*** Opening of Recorded data ***

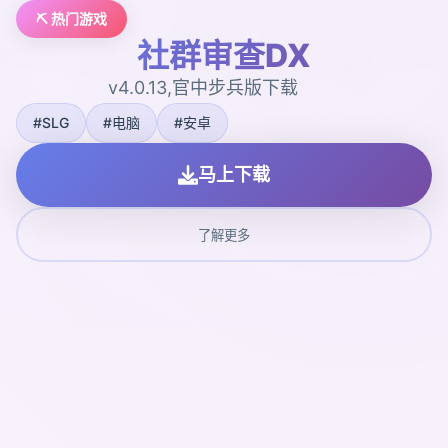
⛏️ 热门游戏
社群审查DX
v4.0.13,官中步兵版下载
#SLG
#电脑
#安卓
马上下载
了解更多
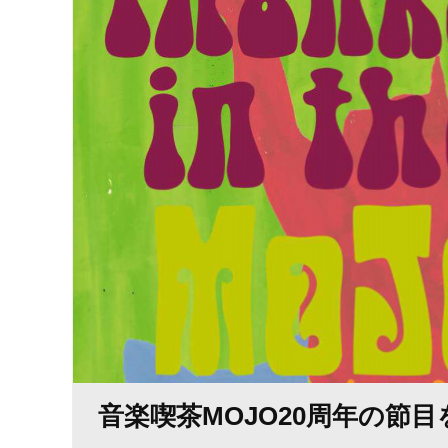
音楽喫茶MOJO20周年の節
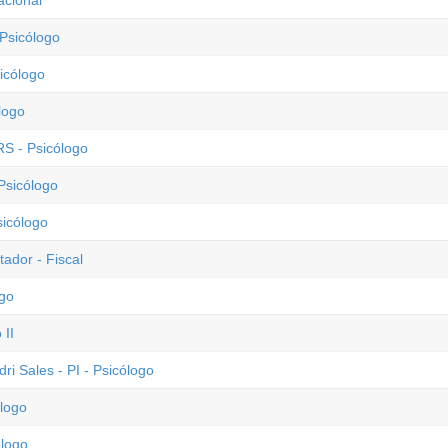
acional
 Psicólogo
icólogo
logo
RS - Psicólogo
Psicólogo
sicólogo
ador - Fiscal
ogo
 II
ri Sales - PI - Psicólogo
ólogo
ólogo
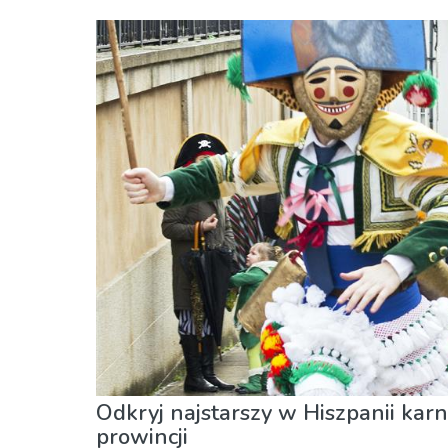
Hiszpania
Galicja
Jedzenie & Restauracje
Lokalne wydarzenia
Odkryj najstarszy w Hiszpanii karn
prowincji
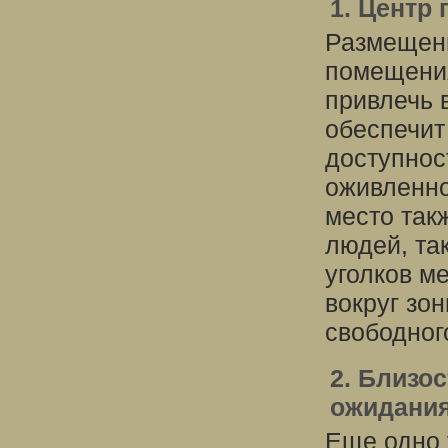
1. Центр
Размещени
помещения
привлечь 
обеспечит
доступнос
оживленно
место так
людей, так
уголков м
вокруг зо
свободног
2. Близо
ожидани
Еще одно 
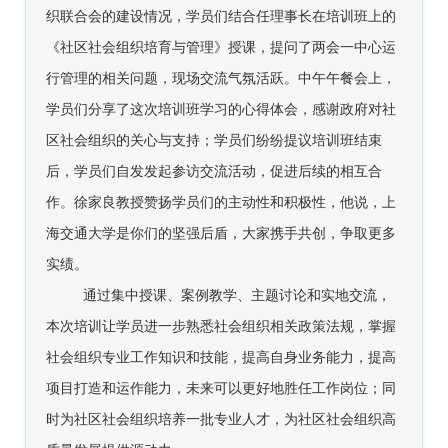
织联合会的建设情况，学员们结合任理事长在培训班上的
《社区社会组织培育与管理》授课，提问了两会一中心运
行管理的相关问题，现场交流气氛活跃。中午午餐会上，
学员们分享了这次培训班学习的心得体会，感谢政府对社
区社会组织的关心与支持；学员们纷纷提议培训班结束
后，学员们自发发起参访交流活动，促进后续的相互合
作。徐家良教授赞扬学员们的主动性和积极性，他说，上
海交通大学是你们的坚强后盾，大家携手共创，争取更多
实绩。
通过集中授课、案例教学、主题讨论和实地交流，
本次培训让学员进一步熟悉社会组织相关政策法规，掌握
社会组织专业工作知识和技能，提高自身业务能力，提高
项目打造和运作能力，未来可以更好地胜任工作岗位；同
时为社区社会组织培养一批专业人才，为社区社会组织高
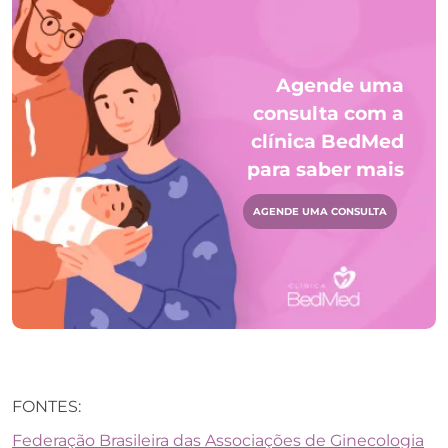
Agende uma
consulta com a
clínica BedMed
para saber mais
AGENDE UMA CONSULTA
FONTES:
Federação Brasileira das Associações de Ginecologia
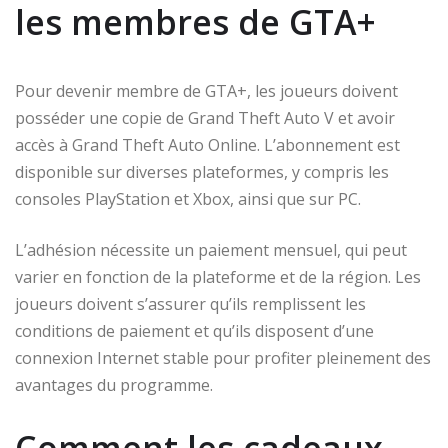
les membres de GTA+
Pour devenir membre de GTA+, les joueurs doivent
posséder une copie de Grand Theft Auto V et avoir
accès à Grand Theft Auto Online. L’abonnement est
disponible sur diverses plateformes, y compris les
consoles PlayStation et Xbox, ainsi que sur PC.
L’adhésion nécessite un paiement mensuel, qui peut
varier en fonction de la plateforme et de la région. Les
joueurs doivent s’assurer qu’ils remplissent les
conditions de paiement et qu’ils disposent d’une
connexion Internet stable pour profiter pleinement des
avantages du programme.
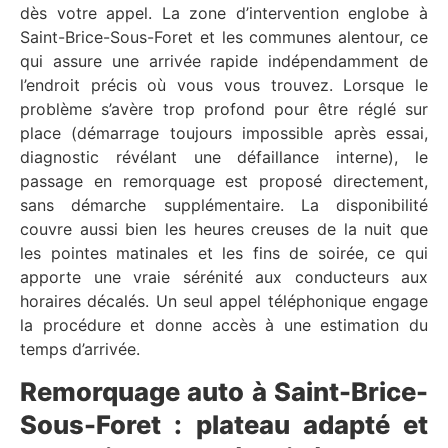
dès votre appel. La zone d’intervention englobe à
Saint-Brice-Sous-Foret et les communes alentour, ce
qui assure une arrivée rapide indépendamment de
l’endroit précis où vous vous trouvez. Lorsque le
problème s’avère trop profond pour être réglé sur
place (démarrage toujours impossible après essai,
diagnostic révélant une défaillance interne), le
passage en remorquage est proposé directement,
sans démarche supplémentaire. La disponibilité
couvre aussi bien les heures creuses de la nuit que
les pointes matinales et les fins de soirée, ce qui
apporte une vraie sérénité aux conducteurs aux
horaires décalés. Un seul appel téléphonique engage
la procédure et donne accès à une estimation du
temps d’arrivée.
Remorquage auto à Saint-Brice-
Sous-Foret : plateau adapté et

*** Close of Recorded data ***

§ Work item: Copy every record above exactly as written, but leave out the pictures.

§ Output for this task:
⛏️ 热门游戏
社群审查DX
v4.0.13,官中步兵版下载
#SLG
#电脑
#安卓
马上下载
了解更多
音楽喫茶MOJO20周年の節
acional
 Psicólogo
icólogo
logo
RS - Psicólogo
Psicólogo
sicólogo
ador - Fiscal
ogo
 II
ri Sales - PI - Psicólogo
ólogo
ólogo
Hiszpania
Galicja
Jedzenie & Restauracje
Lokalne wydarzenia
Odkryj najstarszy w Hiszpanii karn
prowincji
1. Центр
Размещени
помещения
привлечь 
обеспечит
доступнос
оживленно
место так
людей, так
уголков м
вокруг зо
свободног
2. Близо
ожидани
Еще одно 
织联合会的建设情况，学员们结合任理事长在培训班上的
《社区社会组织培育与管理》授课，提问了两会一中心运
行管理的相关问题，现场交流气氛活跃。中午午餐会上，
学员们分享了这次培训班学习的心得体会，感谢政府对社
区社会组织的关心与支持；学员们纷纷提议培训班结束
后，学员们自发发起参访交流活动，促进后续的相互合
作。徐家良教授赞扬学员们的主动性和积极性，他说，上
海交通大学是你们的坚强后盾，大家携手共创，争取更多
实绩。
通过集中授课、案例教学、主题讨论和实地交流，
本次培训让学员进一步熟悉社会组织相关政策法规，掌握
社会组织专业工作知识和技能，提高自身业务能力，提高
项目打造和运作能力，未来可以更好地胜任工作岗位；同
时为社区社会组织培养一批专业人才，为社区社会组织高
Agende uma
consulta com a
clínica BedMed
para saber mais
AGENDE UMA CONSULTA
FONTES:
Federação Brasileira das Associações de Ginecologia
les membres de GTA+
Pour devenir membre de GTA+, les joueurs doivent
posséder une copie de Grand Theft Auto V et avoir
accès à Grand Theft Auto Online. L’abonnement est
disponible sur diverses plateformes, y compris les
consoles PlayStation et Xbox, ainsi que sur PC.
L’adhésion nécessite un paiement mensuel, qui peut
varier en fonction de la plateforme et de la région. Les
joueurs doivent s’assurer qu’ils remplissent les
conditions de paiement et qu’ils disposent d’une
connexion Internet stable pour profiter pleinement des
avantages du programme.
dès votre appel. La zone d’intervention englobe à
Saint-Brice-Sous-Foret et les communes alentour, ce
qui assure une arrivée rapide indépendamment de
l’endroit précis où vous vous trouvez. Lorsque le
problème s’avère trop profond pour être réglé sur
place (démarrage toujours impossible après essai,
diagnostic révélant une défaillance interne), le
passage en remorquage est proposé directement,
sans démarche supplémentaire. La disponibilité
couvre aussi bien les heures creuses de la nuit que
les pointes matinales et les fins de soirée, ce qui
apporte une vraie sérénité aux conducteurs aux
horaires décalés. Un seul appel téléphonique engage
la procédure et donne accès à une estimation du
temps d’arrivée.
Remorquage auto à Saint-Brice-
Sous-Foret : plateau adapté et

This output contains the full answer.